Mit gemischten Gefühlen bespricht Rezensent Burkhard Müller Orhan Parmuks neuen Roman "Die rothaarige Frau", der ihm anhand von drei Generationen türkische Geschichte erzählt. Der Kritiker folgt dem Ich-Erzähler Cem, der als Jugendlicher in den achtziger Jahren dem Brunnenbauer Mahmut aushilft, bis ihn die erste Begegnung und die Liebesnacht mit einer mysteriösen rothaarigen Frau derart aus der Bahn wirft, dass er bei einem Unfall seinen Meister im Brunnen zurücklässt, panisch flieht, ein neues Leben mit Ehefrau als erfolgreicher Immobilienmakler beginnt, bis er erfährt, dass er in jener Nacht einen Sohn zeugte, der heute dem islamischen Fundamentalismus zuneigt. Während dem Rezensenten der erste Teil wie eine emotional wuchtige Novelle erscheint und auch der zweite Teil des Romans die sich modernisierende türkische Gesellschaft jener Jahre seiner Meinung nach gut widerspiegeln kann, scheint sich Parmuk im letzten Teil, der sich der türkischen Gegenwart widmet, aus "Angst vor der unberechenbaren Staatsmacht" vor einer präzisen Diagnose zu drücken, ahnt der Rezensent.
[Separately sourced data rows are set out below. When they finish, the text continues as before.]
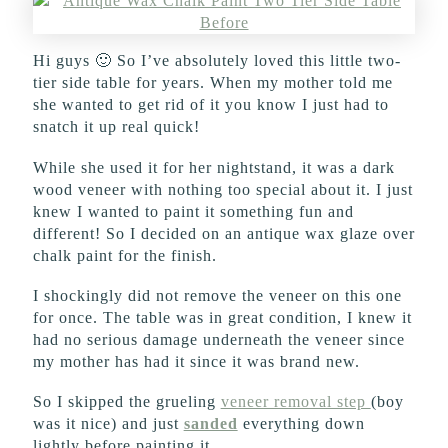
Hi guys 🙂 So I’ve absolutely loved this little two-
tier side table for years. When my mother told me
she wanted to get rid of it you know I just had to
snatch it up real quick!
While she used it for her nightstand, it was a dark
wood veneer with nothing too special about it. I just
knew I wanted to paint it something fun and
different! So I decided on an antique wax glaze over
chalk paint for the finish.
I shockingly did not remove the veneer on this one
for once. The table was in great condition, I knew it
had no serious damage underneath the veneer since
my mother has had it since it was brand new.
So I skipped the grueling
veneer removal step
(boy
was it nice) and just
sanded
everything down
lightly before painting it.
Rezensionsnotiz zu Frankfurter Rundschau, 09.10.2017

Martin Oehlen möchte uns nicht zu viel von der Handlung verraten. Orhan Pamuks neuen Romam stellt er daher als spannungsreiche Erzählung aus 1001 Nacht vor, die gemächlich in Gang kommt und dann eine Metaphern- und Entwicklungsvielfalt an den Tag legt, die nur ein talentierter Meistererzähler wie Pamuk zu bändigen weiß, wie Oehlen meint. Die entfaltete Tragödie von Liebe und Tod, Hoffnung und Verrat, Vater und Sohn und ihre Bezüge zu antiken Sagenstoffen lässt Oehlen nicht mehr los. Und auch wenn der Text und sein Autor nicht tagespolitisch unterwegs sind, so Oehlen, wie es in einem autoritären Staat zugeht, vermittelt der Roman dennoch.

Rezensionsnotiz zu Frankfurter Allgemeine Zeitung, 07.10.2017

Rezensentin Rose-Maria Gropp lässt sich von Orhan Pamuk parabelhaft von der Verschränkung der Conditio humana mit der Kultur, respektive archaischen Mustern erzählen. Wie der Autor den Mythos von Ödipus bis in die türkische Gegenwart führt, findet sie beeindruckend. Dicht gewebt erscheint ihr der Text, jeder Satz, jedes Wort darin an seinem Platz und dazu angetan, den unabwendbaren Lauf der Geschicke in Gang zu setzen, hin zur Katastrophe. Diese Erzählung gelingt dem Autor meisterhaft, findet Gropp.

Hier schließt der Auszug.